Who is a target for an APT?
The first step in prevention is to understand what puts a specific organization at risk for an APT attack. According to Security Magazine contributor Trevor Kennedy, some industries have historically been the focus for APT intrusions, including government groups, oil and energy companies, broadcasters or those in the power generation sector. This, however, does not mean that businesses outside of these industries are safe.
Kennedy noted that there are several situations in which a company could be targeted for an APT attack, including when they are a third-party provider for another, higher-profile organization. Oftentimes, hackers will leverage external third parties as a stepping stone to reach the target organization. For example, in the well-known Target breach, cybercriminals first targeted the HVAC company the retailer had contracted, infiltrating this provider to gain the credentials and information needed to attack the retail chain.
How can I tell if an APT attack has taken place?
It is imperative that key IT staff know what types of activity can signal the presence of an APT within the network. By identifying the first signs of an intrusion, the IT team can work to respond to the threat and mitigate its damages.
InfoWorld contributor and security adviser Roger Grimes noted that there are a few main signs IT leaders can look for to determine if they’ve been hit with an APT.
“Because APT hackers use different techniques from ordinary hackers, they leave behind different signs,” Grimes wrote.
These signs include:
- An increase in log-ons from accounts with higher privileges late at night: Grimes noted that oftentimes, APT attackers will breach an authentication database and target the credentials with the highest permissions. An increase in these log-ins long after the business has closed for the day can signal the presence of an APT hacker.
- Backdoor Trojans: Hackers leveraging APTs tend to deploy backdoor Trojans to ensure that even if they credentials they’ve stolen are changed, they can always get back into the network if they choose.
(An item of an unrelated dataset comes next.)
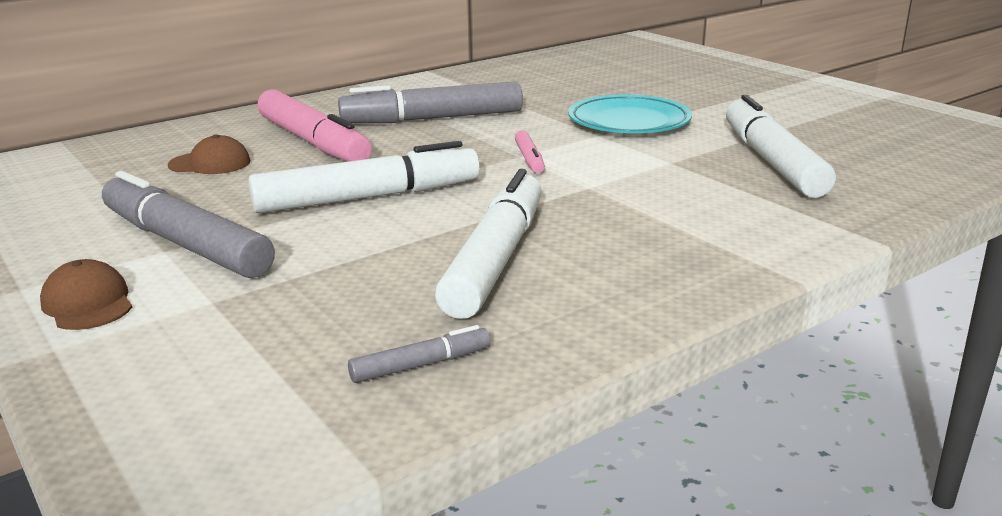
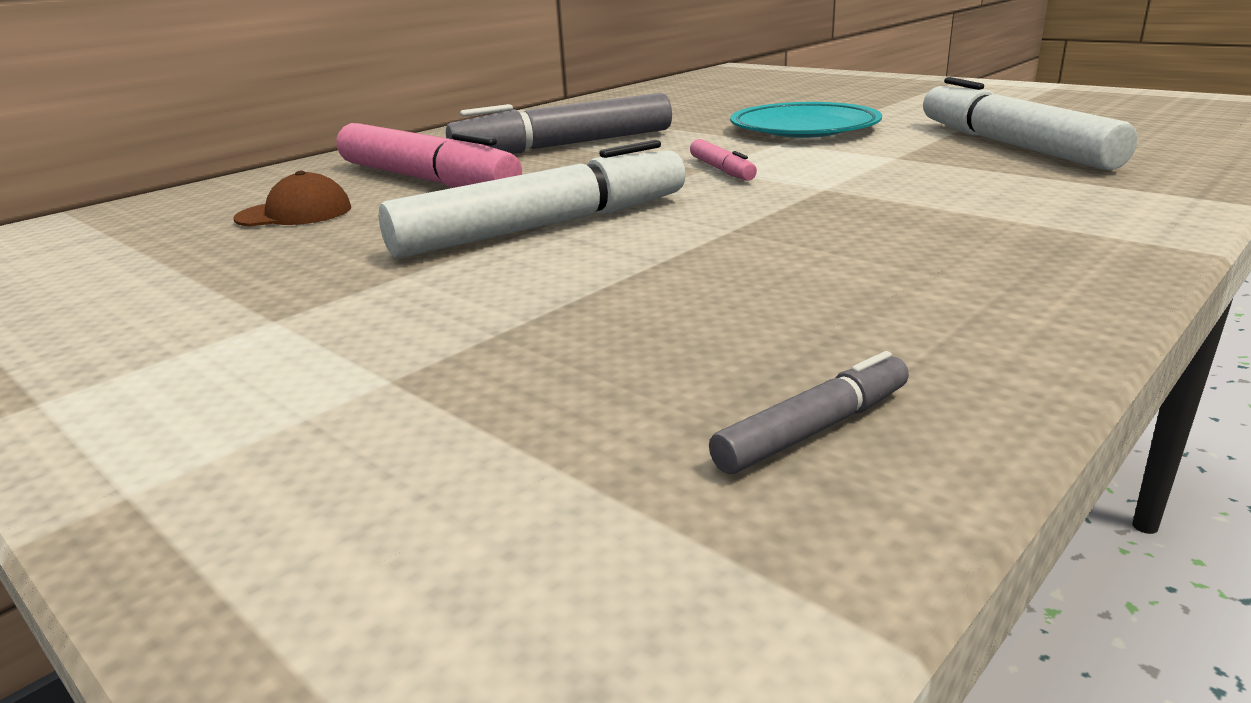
camera: 10 degrees left, 0 degrees up
brown cap [40,259,132,330] -> none
grey marker [102,171,275,278] -> none
white marker [435,169,542,319] -> none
The presence of widespread backdoor Trojan programs are one of the leading signs of APT infection.
- Suspicious information flows: Grimes noted that one of the best ways to identify an APT is to check for large, unexpected information flows from internal network points to other internal or external machines. In order to best recognize these information flows, the IT team must have a deep understanding of the network’s typical information flows so they can spot the differences.
- Unexpected data bundles: Similar to information flows, atypical data bundles can also signal an APT attack.
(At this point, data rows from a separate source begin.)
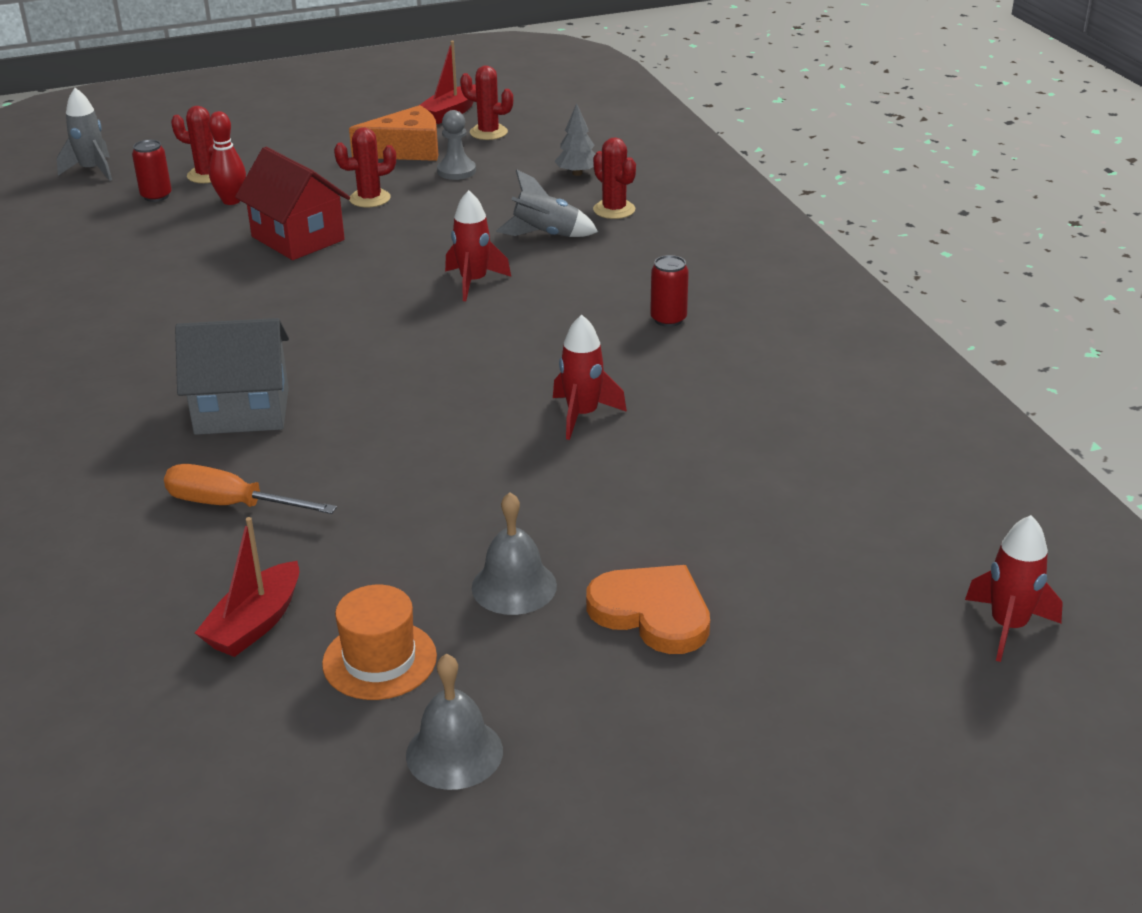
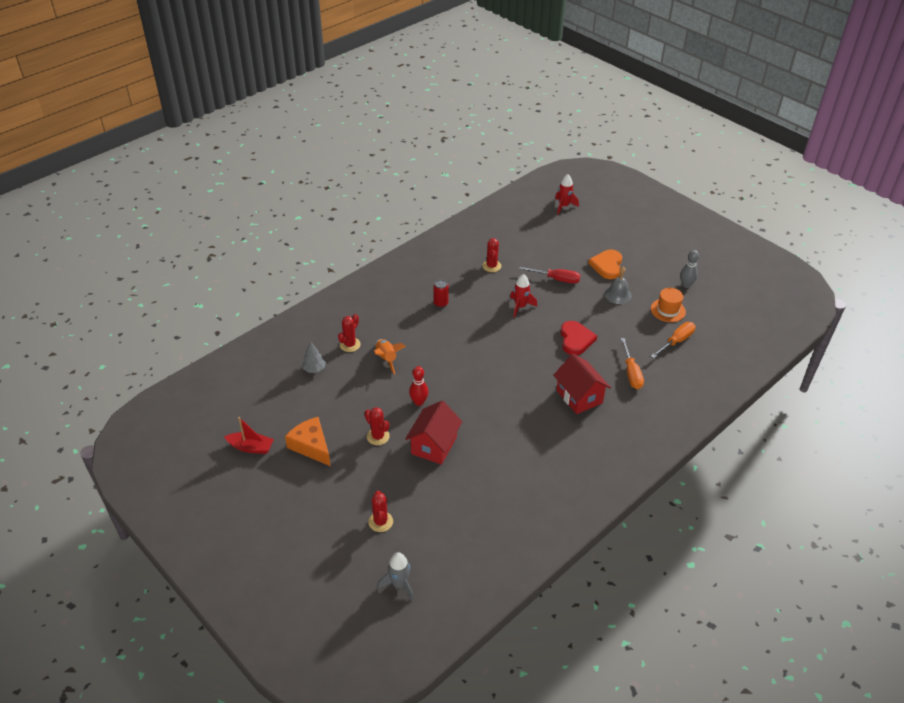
camera: 115 degrees left, 10 degrees up
red can [132,140,172,202] -> none
grey house [175,318,289,435] -> red house [553,354,611,414]
red boat [195,517,299,657] -> orange screwdriver [651,322,695,358]
red bowling pin [209,111,246,205] -> red bowling pin moved to [409,366,429,406]
grey bell [406,654,503,790] -> grey bowling pin [680,250,699,288]
grey pawn [437,110,476,180] -> none
red rocket [445,190,511,301] -> none
red cactus [460,66,513,140] -> red cactus moved to [482,238,501,272]
grey rocket [496,170,598,237] -> orange rocket [374,339,406,374]
none -> red screwdriver [519,266,580,284]
none -> red heart [560,321,597,355]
“Look for large (we’re talking gigabytes, not megabytes) chunks of data appearing in places where that data should not be, especially if compressed in archived formats not normally used by your company,” Grimes advised.
- Pass-the-hash hacking tools: Grimes noted that while not all APTs utilize pass-the-hash hacking tools, they do creep up somewhat often. Additionally, many hackers forget to delete these tools, so their emergence in the network is some of the surest, most concrete evidence of attack.
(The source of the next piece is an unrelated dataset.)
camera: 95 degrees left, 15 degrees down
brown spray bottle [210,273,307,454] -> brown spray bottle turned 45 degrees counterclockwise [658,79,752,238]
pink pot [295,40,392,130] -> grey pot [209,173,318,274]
Understanding current threats: Knowledge is power
Overall, one of the best ways to identify and help prevent an APT intrusion is with knowledge about current threats and a full understanding of regular activity taking place in the network. When the IT team has a baseline of network occurrences and can efficiently identify activity that is suspicious or out of the ordinary, they can work quickly to adapt protection and prevent further intrusion.
In addition, having knowledge about the latest threats being currently utilized by hackers can bolster these prevention efforts. Grimes noted that not all APTs will have the same symptoms, so knowing what the latest threat looks like and how it will act within the network is one of the best ways to recognize and stop an attack in its tracks.